The entries below contain pictures. Write out only the lines from the line with "water bottle: none" up to and including the line with "calendar: present [52,251,96,302]", exactly, without them.

Supplied data -
_ _ _

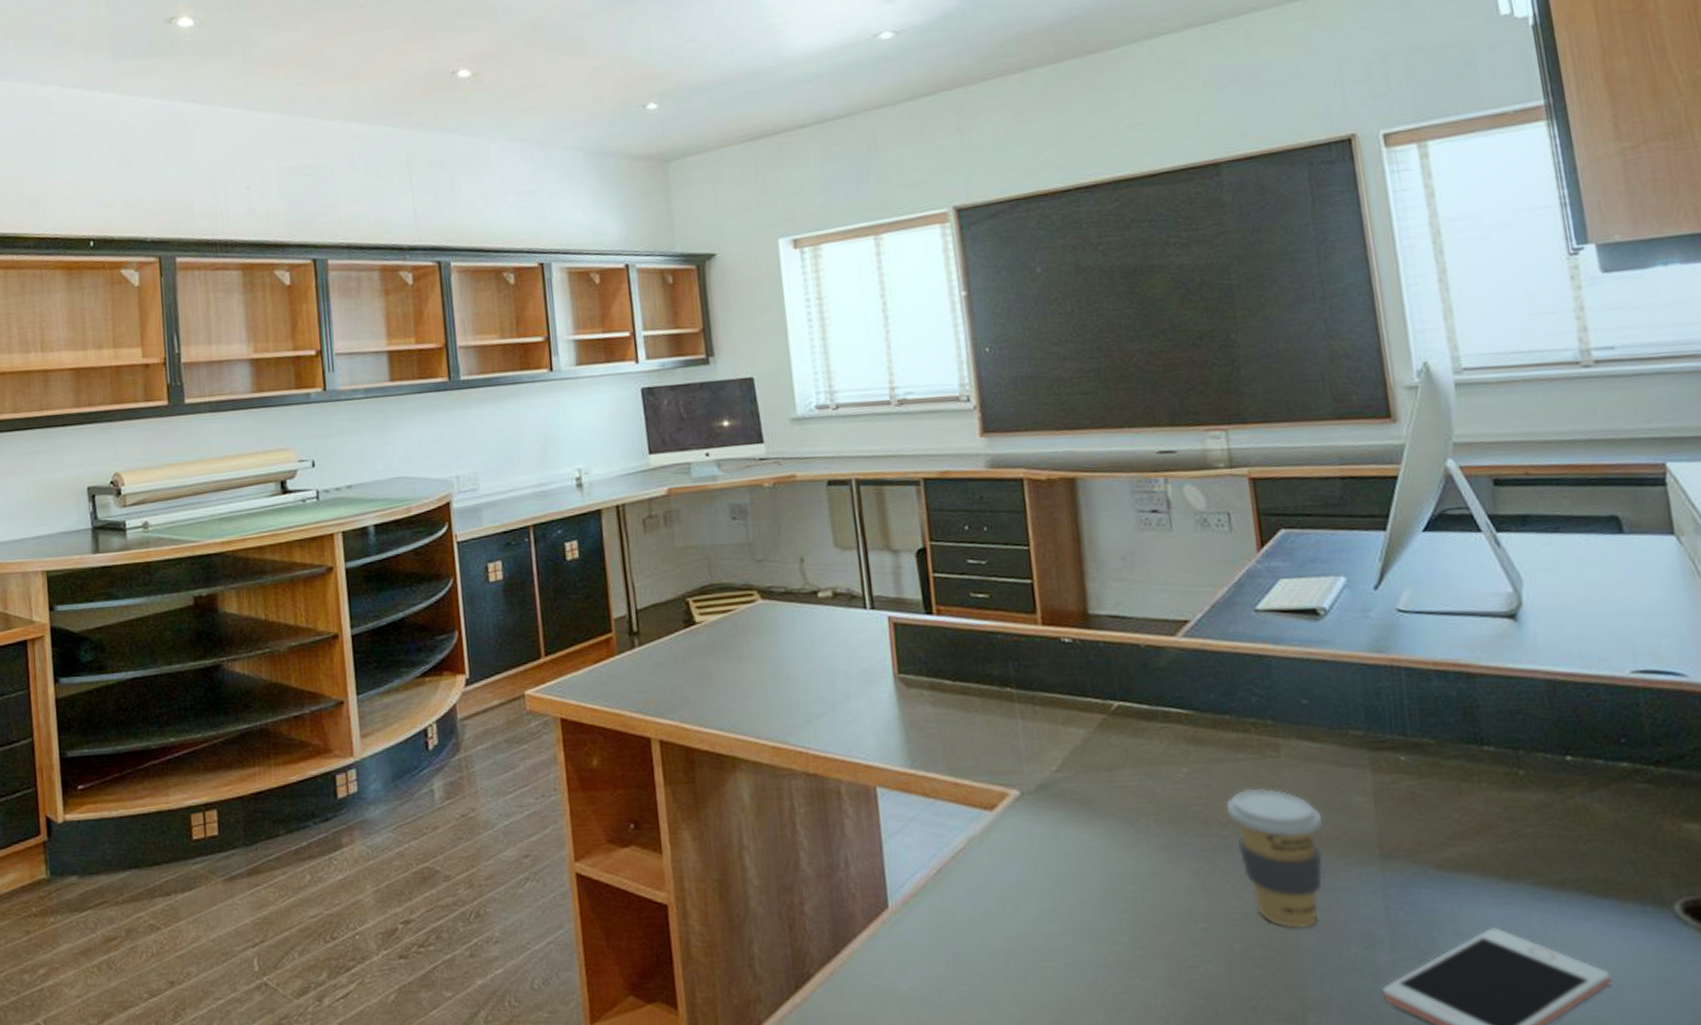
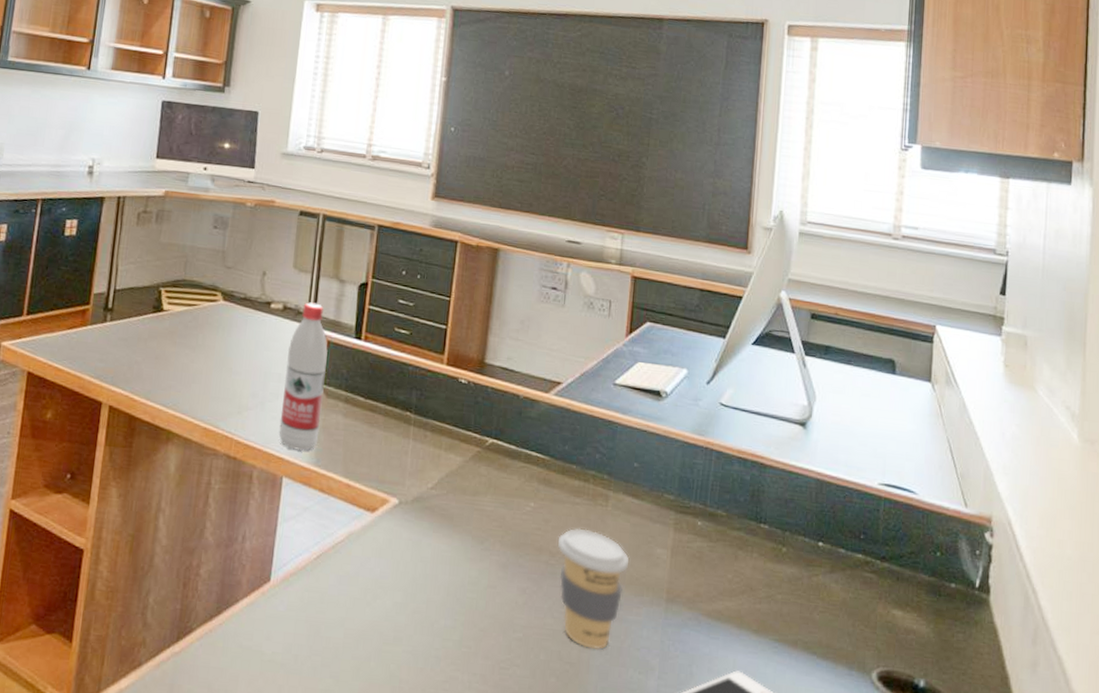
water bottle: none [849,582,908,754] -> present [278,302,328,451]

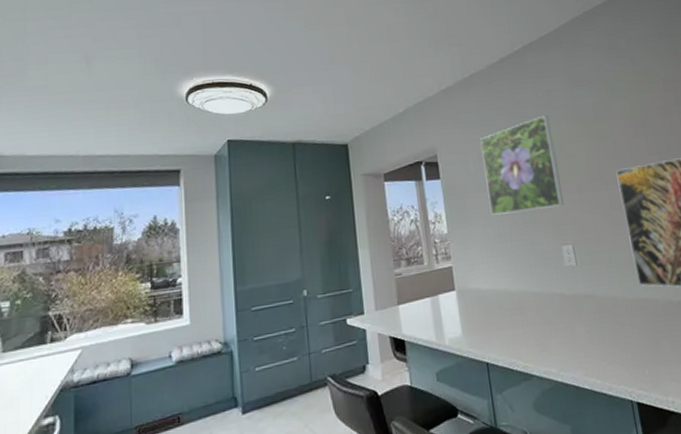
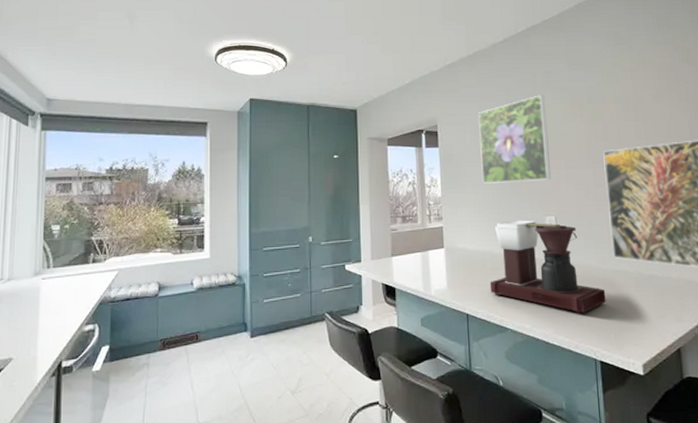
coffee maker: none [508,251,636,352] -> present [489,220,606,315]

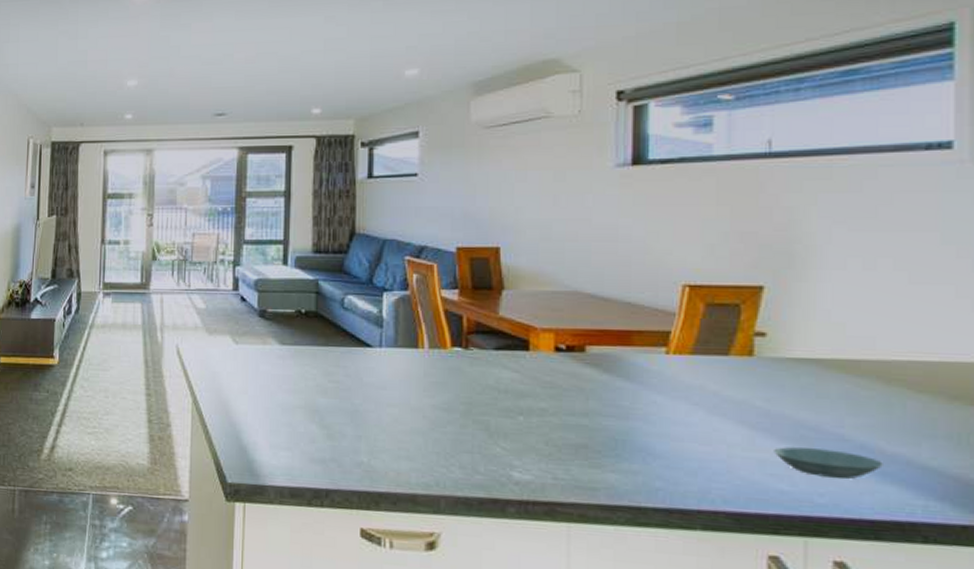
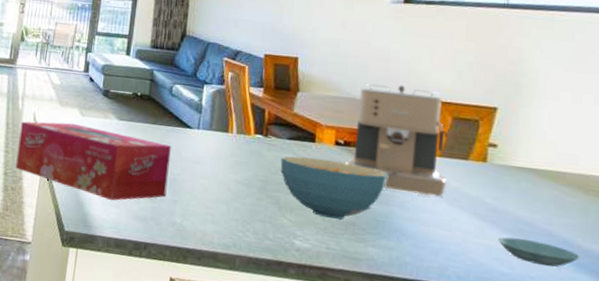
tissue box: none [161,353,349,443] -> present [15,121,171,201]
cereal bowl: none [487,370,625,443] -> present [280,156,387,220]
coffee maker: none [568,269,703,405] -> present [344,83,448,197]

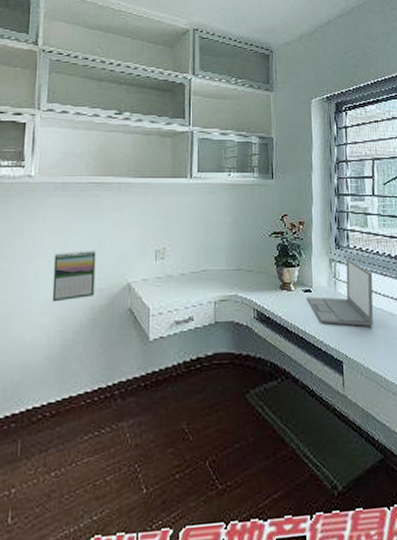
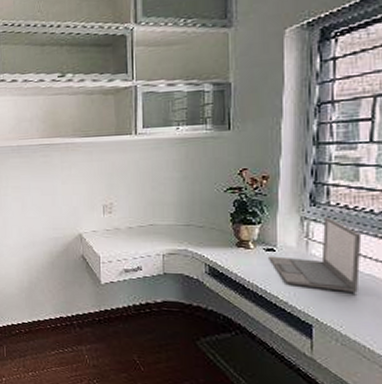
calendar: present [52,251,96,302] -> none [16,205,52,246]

_ _ _

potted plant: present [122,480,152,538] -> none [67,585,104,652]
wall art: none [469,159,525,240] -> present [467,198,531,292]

_ _ _

Result -
water bottle: none [849,582,908,754] -> present [278,302,328,451]

coffee maker: none [508,251,636,352] -> present [489,220,606,315]

tissue box: none [161,353,349,443] -> present [15,121,171,201]
cereal bowl: none [487,370,625,443] -> present [280,156,387,220]
coffee maker: none [568,269,703,405] -> present [344,83,448,197]

calendar: present [52,251,96,302] -> none [16,205,52,246]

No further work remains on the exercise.